(RECORDS FOR THE EXERCISE)

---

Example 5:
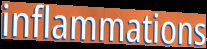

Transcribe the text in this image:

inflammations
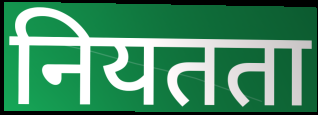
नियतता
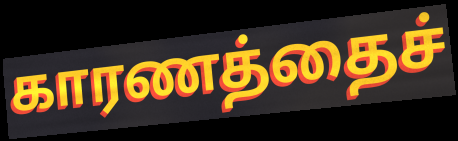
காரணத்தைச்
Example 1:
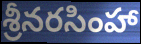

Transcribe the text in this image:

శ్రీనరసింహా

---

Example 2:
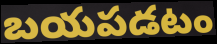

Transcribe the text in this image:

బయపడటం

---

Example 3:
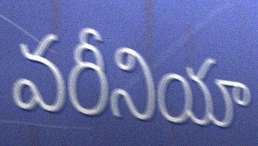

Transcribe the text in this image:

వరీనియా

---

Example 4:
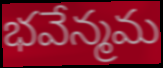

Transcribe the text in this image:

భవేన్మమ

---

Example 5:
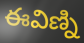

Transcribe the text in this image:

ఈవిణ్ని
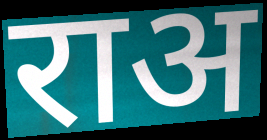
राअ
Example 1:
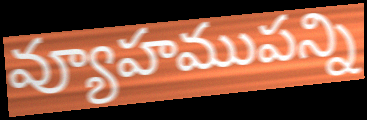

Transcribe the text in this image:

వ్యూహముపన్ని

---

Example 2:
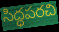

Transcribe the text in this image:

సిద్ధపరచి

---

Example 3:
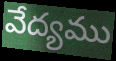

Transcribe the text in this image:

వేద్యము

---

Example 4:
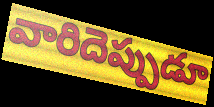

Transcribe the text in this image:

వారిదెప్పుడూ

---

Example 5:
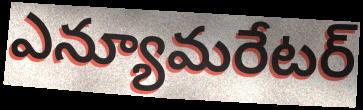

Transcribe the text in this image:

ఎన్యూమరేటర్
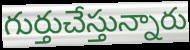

(End RECORDS FOR THE EXERCISE)

§ **WORK TO COMPLETE**
Only the text of the records belongs in your answer, copied exactly as it appears above.

§ **RESULT BELOW**
---

Example 5:

Transcribe the text in this image:

inflammations
नियतता
காரணத்தைச்
Example 1:

Transcribe the text in this image:

శ్రీనరసింహా

---

Example 2:

Transcribe the text in this image:

బయపడటం

---

Example 3:

Transcribe the text in this image:

వరీనియా

---

Example 4:

Transcribe the text in this image:

భవేన్మమ

---

Example 5:

Transcribe the text in this image:

ఈవిణ్ని
राअ
Example 1:

Transcribe the text in this image:

వ్యూహముపన్ని

---

Example 2:

Transcribe the text in this image:

సిద్ధపరచి

---

Example 3:

Transcribe the text in this image:

వేద్యము

---

Example 4:

Transcribe the text in this image:

వారిదెప్పుడూ

---

Example 5:

Transcribe the text in this image:

ఎన్యూమరేటర్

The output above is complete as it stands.